As a general rule the idea of using a distinct database per geo does not work very well with Alas Global Clusters which instead operate based on the idea that you declare which collections themselves are global (in other words rather than declaring which databases live on which zones), with the shard key space based on a location attribute. If you use database per tenant this might still make sense IF you want each tenant to respectively be globally distributed BUT if each tenant is homed to one geo then my suggestion would probably be to use a cluster per geo for said tenants.
In general with sharding if you use database per tenant (there are pros and cons too this approach) then only sharded collections will ever span more than one shard: otherwise the collections go to the default shard of the database which is more or less round robin’d amongst databases in a sharded cluster. So my answer here is based on the assumption that you’re using sharding in a vanilla cluster that has a single preferred write region rather than an Atlas Global Cluster which really operates differently and has this opinionated collection & location embedded in schema attribute.
Yes any sharded cluster can be communicated to for both reads and writes with a single connection string. AND as I mentioned above, using Atlas Data Lake’s query federation you can even approximate somenthing similar for reads specifically across multiple distinct clusters.

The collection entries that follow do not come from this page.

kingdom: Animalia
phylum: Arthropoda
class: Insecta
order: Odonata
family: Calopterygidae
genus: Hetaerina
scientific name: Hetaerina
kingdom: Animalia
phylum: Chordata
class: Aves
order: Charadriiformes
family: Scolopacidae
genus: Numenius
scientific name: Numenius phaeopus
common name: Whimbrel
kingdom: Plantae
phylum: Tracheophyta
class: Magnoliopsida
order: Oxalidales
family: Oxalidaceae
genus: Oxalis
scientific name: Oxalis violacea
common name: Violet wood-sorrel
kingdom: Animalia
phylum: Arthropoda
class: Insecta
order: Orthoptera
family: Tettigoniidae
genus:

As a general rule if a single database grows, one option would be to shard the collections in that database across the shards: alternatively that database could be moved into a separate cluster entirely to isolate it from the rest of the workload (sometimes this makes sense when you have a really noisy neighbor). Now this brings up a whole separate topic around how you, at-scale, coordinate movement of data/tenants between cluster(s) whether where you need to move data from one region to another if using multiple clusters across regions or where you need to peel the onion and move a heavy tenant out into their own dedicated cluster: there are a variety of strategies for doing this ranging from piping mongodump to mongorestore assuming you can quiesce writes for a period fo time, to using mongomirror with namespace targeting to synchronize changes allowing for a quick cutover (supports replica sets specifically and not sharded clusters): we are working on innovative enhancements to this problem space over time and would be happy to get in touch with you.
Regarding your further details, noting that you want to avoid sharding an individual tenant’s collections but want to keep their collections together for performance reasons, I suspect these are meaty tenants specifically and would probably make sense to bring out into their own dedicated clusters BUT I do think having a MongoDB expert really look at your overall problem space, goals, data model, schemas, and macro lifecycle/scale/global strategy could likely offer much more fine-tuned help than what I’m able to provide on this forum.
I think a key question to ask is whether you want your own customers (your tenants) to be able to do global local writes or if instead each of your tenants needs only one write region (even if other regions are used for HA and lower latency reads).